By clicking on the eyes symbol under the active column, which will then turn red. The WUE data can be exported as an Excel file by clicking on Export Data in the plant section. Environmental conditions were monitored throughout the experiment by an atmospheric probe.

The collected data, shows photosynthetically active radiation and vapor pressure deficit for different days. And throughout the course of every day. The volumetric water content of the drought treated pots was measured by soil probes throughout the experimental period.

Data collected from one drought treated indica plant is shown here. The mean calculated plant weight increase consistently among both the karla control and the karla drought treatments during the first stage of the experiment when all of the plants received similar irrigation. When the drought treatment was applied to the karla plants, those plants stopped gaining weight did not resume gaining weight until the recovery stage.
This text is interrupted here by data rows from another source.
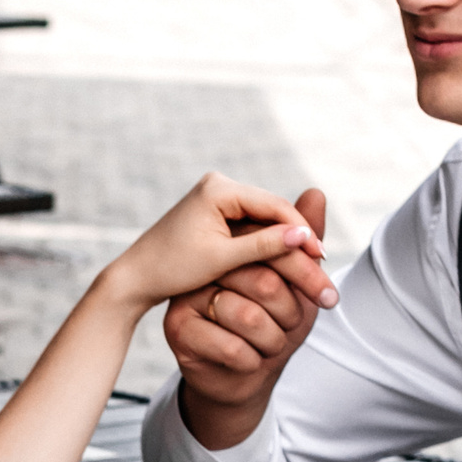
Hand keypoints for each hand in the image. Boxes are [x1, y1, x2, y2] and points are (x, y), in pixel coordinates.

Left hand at [97, 173, 334, 318]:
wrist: (137, 277)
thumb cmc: (173, 269)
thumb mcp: (222, 260)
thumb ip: (263, 246)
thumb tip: (303, 237)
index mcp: (218, 189)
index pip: (273, 206)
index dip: (301, 231)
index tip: (321, 255)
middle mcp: (218, 185)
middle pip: (271, 210)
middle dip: (297, 237)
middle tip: (324, 261)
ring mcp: (217, 197)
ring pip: (263, 218)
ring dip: (286, 241)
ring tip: (312, 263)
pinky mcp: (215, 211)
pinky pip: (250, 225)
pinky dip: (268, 243)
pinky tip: (288, 259)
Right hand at [162, 188, 330, 448]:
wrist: (238, 378)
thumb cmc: (270, 328)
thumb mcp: (294, 289)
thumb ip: (300, 244)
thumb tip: (316, 191)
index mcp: (233, 248)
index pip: (273, 249)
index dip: (306, 273)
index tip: (329, 296)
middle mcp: (207, 266)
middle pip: (262, 281)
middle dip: (292, 311)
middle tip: (299, 326)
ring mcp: (187, 296)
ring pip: (247, 316)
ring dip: (273, 340)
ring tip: (274, 347)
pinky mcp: (177, 329)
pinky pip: (229, 346)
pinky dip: (253, 360)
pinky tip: (252, 362)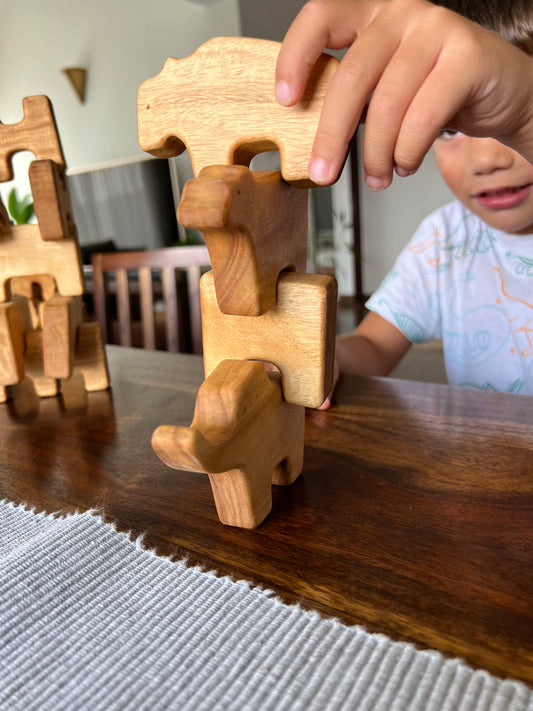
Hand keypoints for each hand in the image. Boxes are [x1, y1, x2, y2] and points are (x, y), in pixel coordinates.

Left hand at [275, 0, 532, 188]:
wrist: (500, 91)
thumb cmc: (432, 90)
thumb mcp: (383, 86)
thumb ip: (352, 97)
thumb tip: (310, 140)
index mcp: (372, 11)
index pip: (322, 16)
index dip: (296, 56)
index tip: (285, 100)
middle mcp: (402, 12)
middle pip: (351, 76)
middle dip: (332, 135)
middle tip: (323, 173)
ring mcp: (436, 29)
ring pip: (387, 105)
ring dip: (376, 154)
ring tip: (379, 176)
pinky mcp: (466, 57)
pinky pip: (422, 118)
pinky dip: (408, 152)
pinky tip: (406, 163)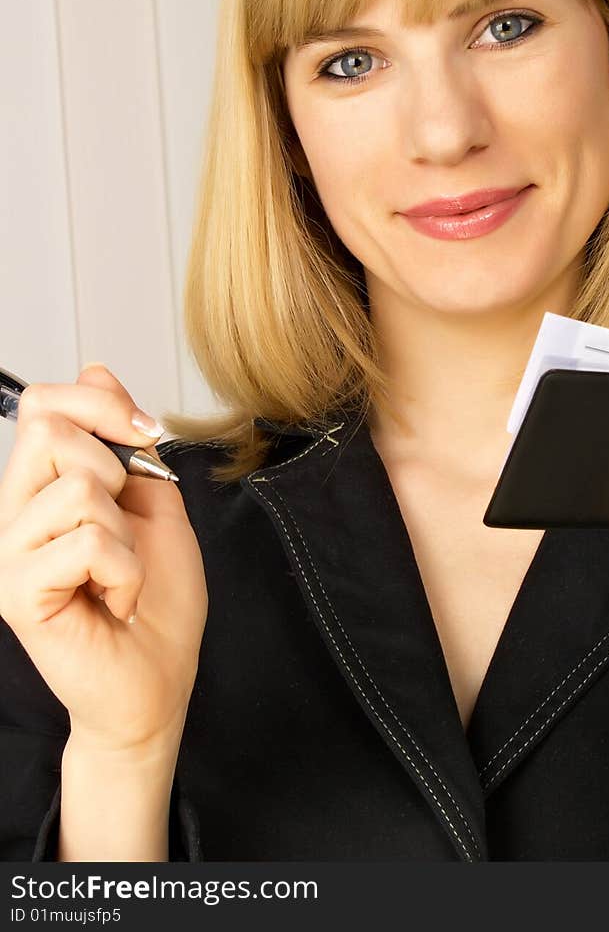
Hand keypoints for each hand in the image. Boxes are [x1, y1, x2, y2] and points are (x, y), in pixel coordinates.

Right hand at [0, 364, 207, 753]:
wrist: (157, 679)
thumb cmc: (156, 598)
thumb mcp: (154, 499)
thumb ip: (125, 439)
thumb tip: (93, 368)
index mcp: (41, 486)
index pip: (42, 404)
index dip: (99, 401)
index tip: (145, 432)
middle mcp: (14, 513)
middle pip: (48, 430)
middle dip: (114, 468)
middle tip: (124, 525)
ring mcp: (9, 553)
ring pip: (77, 487)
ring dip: (126, 534)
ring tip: (120, 574)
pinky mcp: (17, 592)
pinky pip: (87, 541)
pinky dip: (126, 570)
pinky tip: (115, 600)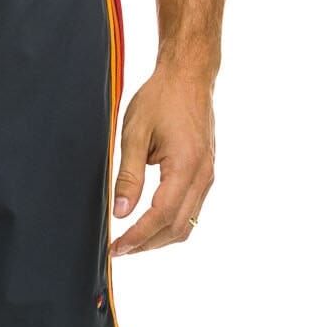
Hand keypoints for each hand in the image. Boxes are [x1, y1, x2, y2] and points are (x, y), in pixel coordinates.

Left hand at [109, 62, 214, 255]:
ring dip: (160, 237)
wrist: (188, 77)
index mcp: (186, 166)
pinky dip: (171, 222)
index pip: (161, 216)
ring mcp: (208, 176)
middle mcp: (203, 176)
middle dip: (147, 244)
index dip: (138, 236)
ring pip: (187, 222)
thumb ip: (128, 175)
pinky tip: (150, 221)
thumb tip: (121, 211)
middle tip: (119, 249)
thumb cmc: (160, 98)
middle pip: (177, 227)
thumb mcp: (135, 132)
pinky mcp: (206, 173)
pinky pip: (191, 208)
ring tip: (132, 241)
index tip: (117, 248)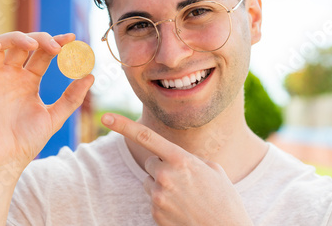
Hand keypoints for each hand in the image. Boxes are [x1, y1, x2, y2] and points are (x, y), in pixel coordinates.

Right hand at [0, 31, 93, 176]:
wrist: (6, 161)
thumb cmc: (28, 141)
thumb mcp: (55, 116)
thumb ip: (72, 97)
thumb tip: (91, 76)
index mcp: (29, 80)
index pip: (42, 53)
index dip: (56, 42)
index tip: (73, 38)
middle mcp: (11, 76)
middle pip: (22, 44)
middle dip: (40, 39)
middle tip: (57, 46)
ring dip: (14, 37)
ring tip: (33, 45)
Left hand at [101, 113, 252, 225]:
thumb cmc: (224, 200)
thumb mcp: (212, 169)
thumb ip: (189, 159)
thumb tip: (174, 158)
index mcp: (181, 160)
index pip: (147, 137)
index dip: (124, 126)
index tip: (106, 117)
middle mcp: (165, 176)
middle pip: (151, 163)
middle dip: (163, 167)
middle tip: (185, 180)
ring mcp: (158, 197)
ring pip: (151, 182)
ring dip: (163, 186)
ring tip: (186, 197)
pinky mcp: (155, 214)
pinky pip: (154, 201)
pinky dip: (165, 203)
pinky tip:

At that point, there was an increase in weight that proceeded more slowly than what was observed for the controls. In contrast, the weights of the karla control plants increased continuously throughout the experimental period. Other methods like sample collection for gene expression, mineral content and photosynthetic activity can be done during this experiments with a precise reference to the plant's behavior and environmental conditions.

Functional phenotyping is a practical plant environment interactions characterization method, which gives the user a good tool for comparing different plant response profiles under different ambient conditions. Each specific profile could be selected for deeper study or as a source for beneficial physiological traits for breeding programs.